Minimally invasive decompression surgery for lumbar spinal stenosis with degenerative scoliosis: Predictive factors of radiographic and clinical outcomes

医学 柯布角 脊柱侧凸 外科 减压 射线照相术 畸形 腰椎 椎管狭窄 腰椎管狭窄症 脊柱融合术 狭窄 放射科
作者
Akihito Minamide,Munehito Yoshida,Hiroki Iwahashi,Andrew K. Simpson,Hiroshi Yamada,Hiroshi Hashizume,Yukihiro Nakagawa,Hiroshi Iwasaki,Shunji Tsutsui,Ryohei Kagotani,Mayumi Sonekatsu,Takahide Sasaki,Kazunori Shinto,Tsuyoshi Deguchi
出处
期刊:Journal of Orthopaedic Science [Elsevier]
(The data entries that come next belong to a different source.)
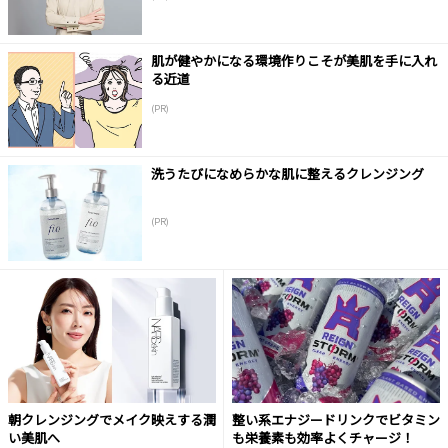
肌が健やかになる環境作りこそが美肌を手に入れ
る近道
(PR)
洗うたびになめらかな肌に整えるクレンジング
(PR)
朝クレンジングでメイク映えする潤
整い系エナジードリンクでビタミン
い美肌へ
も栄養素も効率よくチャージ！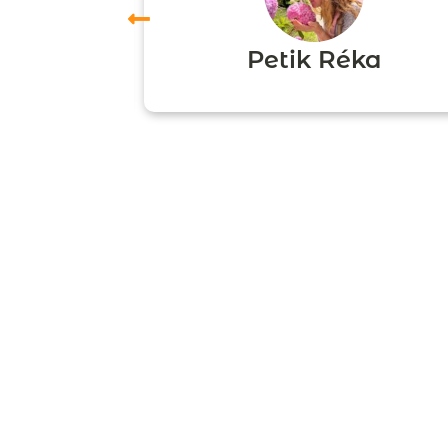
ori
Petik Réka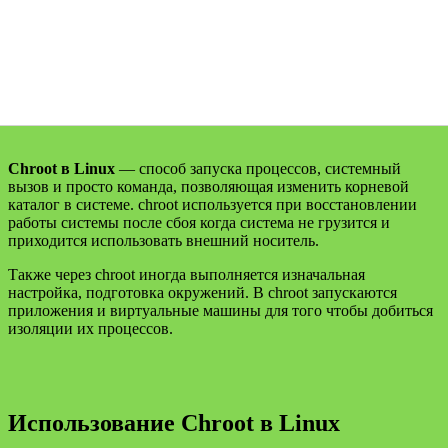
Chroot в Linux
— способ запуска процессов, системный
вызов и просто команда, позволяющая изменить корневой
каталог в системе. chroot используется при восстановлении
работы системы после сбоя когда система не грузится и
приходится использовать внешний носитель.
Также через chroot иногда выполняется изначальная
настройка, подготовка окружений. В chroot запускаются
приложения и виртуальные машины для того чтобы добиться
изоляции их процессов.
Использование Chroot в Linux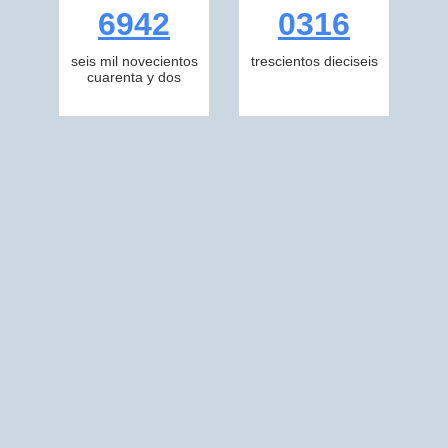
6942
0316
seis mil novecientos
trescientos dieciseis
cuarenta y dos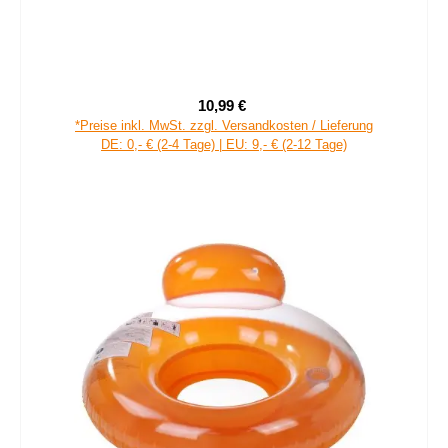
10,99 €
Verkaufspreis:
Regulärer Preis:
*Preise inkl. MwSt. zzgl. Versandkosten / Lieferung
DE: 0,- € (2-4 Tage) | EU: 9,- € (2-12 Tage)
卷期号:22 (3): 377-383 被引量:31
标识
DOI:10.1016/j.jos.2016.12.022
摘要

There is ongoing controversy regarding the most appropriate surgical treatment for lumbar spinal stenosis (LSS) with concurrent degenerative lumbar scoliosis (DLS): decompression alone, decompression with limited spinal fusion, or long spinal fusion for deformity correction. The coexistence of degenerative stenosis and deformity is a common scenario; Nonetheless, selecting the appropriate surgical intervention requires thorough understanding of the patients clinical symptomatology as well as radiographic parameters. Minimally invasive (MIS) decompression surgery was performed for LSS patients with DLS. The aims of this study were (1) to investigate the clinical outcomes of MIS decompression surgery in LSS patients with DLS, and (2) to identify the predictive factors for both radiographic and clinical outcomes after MIS surgery. 438 consecutive patients were enrolled in this study. Inclusion criteria was evidence of LSS and DLS with coronal curvature measuring greater than 10°. The Japanese Orthopaedic Association (JOA) score, JOA recovery rate, low back pain (LBP), and radiographic features were evaluated preoperatively and at over 2 years postoperatively. Of the 438 patients, 122 were included in final analysis, with a mean follow-up of 2.4 years. The JOA recovery rate was 47.6%. LBP was significantly improved at final follow-up. Cobb angle was maintained for 2 years postoperatively (p = 0.159). Clinical outcomes in foraminal stenosis patients were significantly related to sex, preoperative high Cobb angle and progression of scoliosis (p = 0.008). In the severe scoliosis patients, the JOA recovery was 44%, and was significantly depended on progression of scoliosis (Cobb angle: preoperation 29.6°, 2-years follow-up 36.9°) and mismatch between the pelvic incidence (PI) and the lumbar lordosis (LL) (preoperative PI–LL 35.5 ± 21.2°) (p = 0.028). This study investigated clinical outcomes of MIS decompression surgery in LSS patients with DLS. The predictive risk factors of clinical outcomes were severe scoliosis, foramina stenosis, progressive scoliosis and large mismatch of PI–LL.